Aber auch wenn es zu gut läuft, ist Vorsicht geboten. Manchmal fühlt man sich zu Beginn unbeschreiblich gut. Man könnte Bäume ausreißen. Und am liebsten würde man lossprinten und die zehn Kilometer in neuer Bestzeit hinter sich bringen. Doch der Hammer kommt früher als man denkt. Hinter der nächsten Kurve geht plötzlich nichts mehr, weil man sich zu schnell verausgabt hat. Lasst euch nicht von einem zu guten Gefühl verleiten. Manchmal muss man sich regelrecht zwingen, langsam zu laufen. Und je länger die Strecke, desto mehr empfiehlt es sich, mit seinen Kräften zu haushalten und sich noch etwas für später aufzusparen. „Zu Beginn eines Marathons kann man noch nichts gewinnen, aber schon viel verlieren“, lautet eine andere Läuferweisheit, die ich gerade erst aufgeschnappt habe.
Macht eure eigenen Erfahrungen
Ratschläge und Tipps gibt es viele. Die Erfahrungen von anderen können hilfreich sein und euch eine erste Richtung und Idee für die Verwirklichung eures Marathontraums geben. Aber was nützen euch Hinweise von Menschen, die im Jahr 2000 Kilometer abreißen und die zehn Kilometer in 35 Minuten schaffen, wenn ihr gerade erst am Anfang steht und stolz auf die ersten drei Kilometer am Stück seid? Macht bitte auch eure eigenen Erfahrungen und lasst euch nicht von den halbprofessionellen Cracks runterziehen, die bei Social Media mit einer Bestleistung nach der anderen um die Ecke kommen und eine Pace von 5:15min/km als „lockeres Läufchen“ bezeichnen.
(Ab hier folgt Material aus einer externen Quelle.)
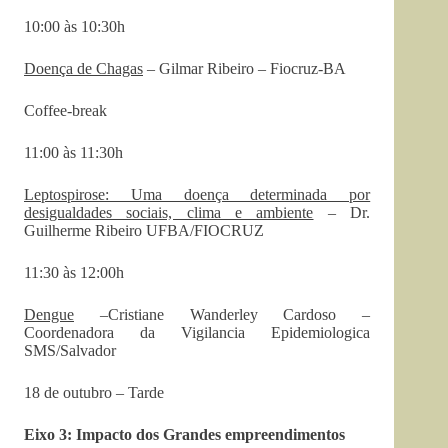
10:00 às 10:30h
Doença de Chagas
– Gilmar Ribeiro – Fiocruz-BA
Coffee-break
11:00 às 11:30h
Leptospirose: Uma doença determinada por
desigualdades sociais, clima e ambiente
– Dr.
Guilherme Ribeiro UFBA/FIOCRUZ
11:30 às 12:00h
Dengue
–Cristiane Wanderley Cardoso –
Coordenadora da Vigilancia Epidemiologica
SMS/Salvador
18 de outubro – Tarde
Eixo 3: Impacto dos Grandes empreendimentos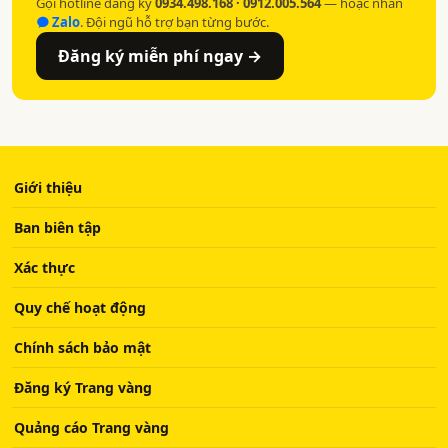
Gọi hotline đăng ký
0934.498.168 · 0912.005.564
— hoặc nhắn
Zalo
. Đội ngũ hỗ trợ bạn từng bước.
Đăng ký miễn phí ngay →
Giới thiệu
Ban biên tập
Xác thực
Quy chế hoạt động
Chính sách bảo mật
Đăng ký Trang vàng
Quảng cáo Trang vàng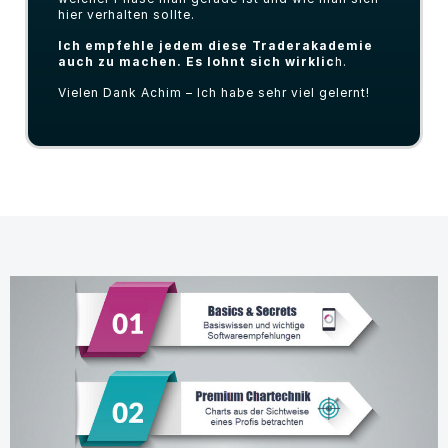
hier verhalten sollte.
Ich empfehle jedem diese Traderakademie
auch zu machen. Es lohnt sich wirklic
h.
Vielen Dank Achim – Ich habe sehr viel gelernt!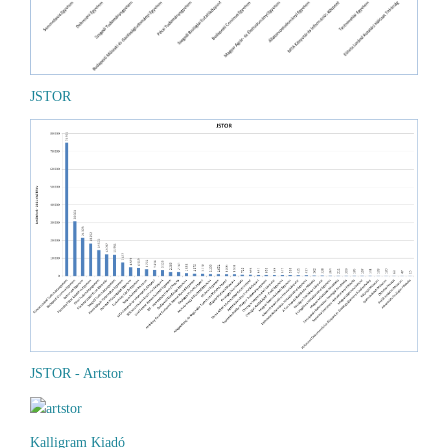
JSTOR
JSTOR - Artstor
Kalligram Kiadó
Ich persönlich brauche keine Musik beim Laufen und bisher auch keinen Trinkrucksack. Einen detaillierten Trainingsplan für einen Marathon habe ich noch nie befolgt und auch spezielle Laufbücher zum Thema Marathon noch nie zur Hand genommen. Probiert für euch aber bitte gerne alles aus, was euch sinnvoll erscheint. Trainiert gerne vier- oder fünfmal die Woche und probiert auch mal einen kompletten Marathon im Training aus, wenn euch das Sicherheit gibt. Zu viel Anspannung im Training kann aber genauso schlecht sein, wie zu viel Lockerheit. Nehmt euch Zeit. Setzt euch realistische Ziele. Und tastet euch nach und nach an die Marathondistanz heran. Wir sehen uns an der Startlinie!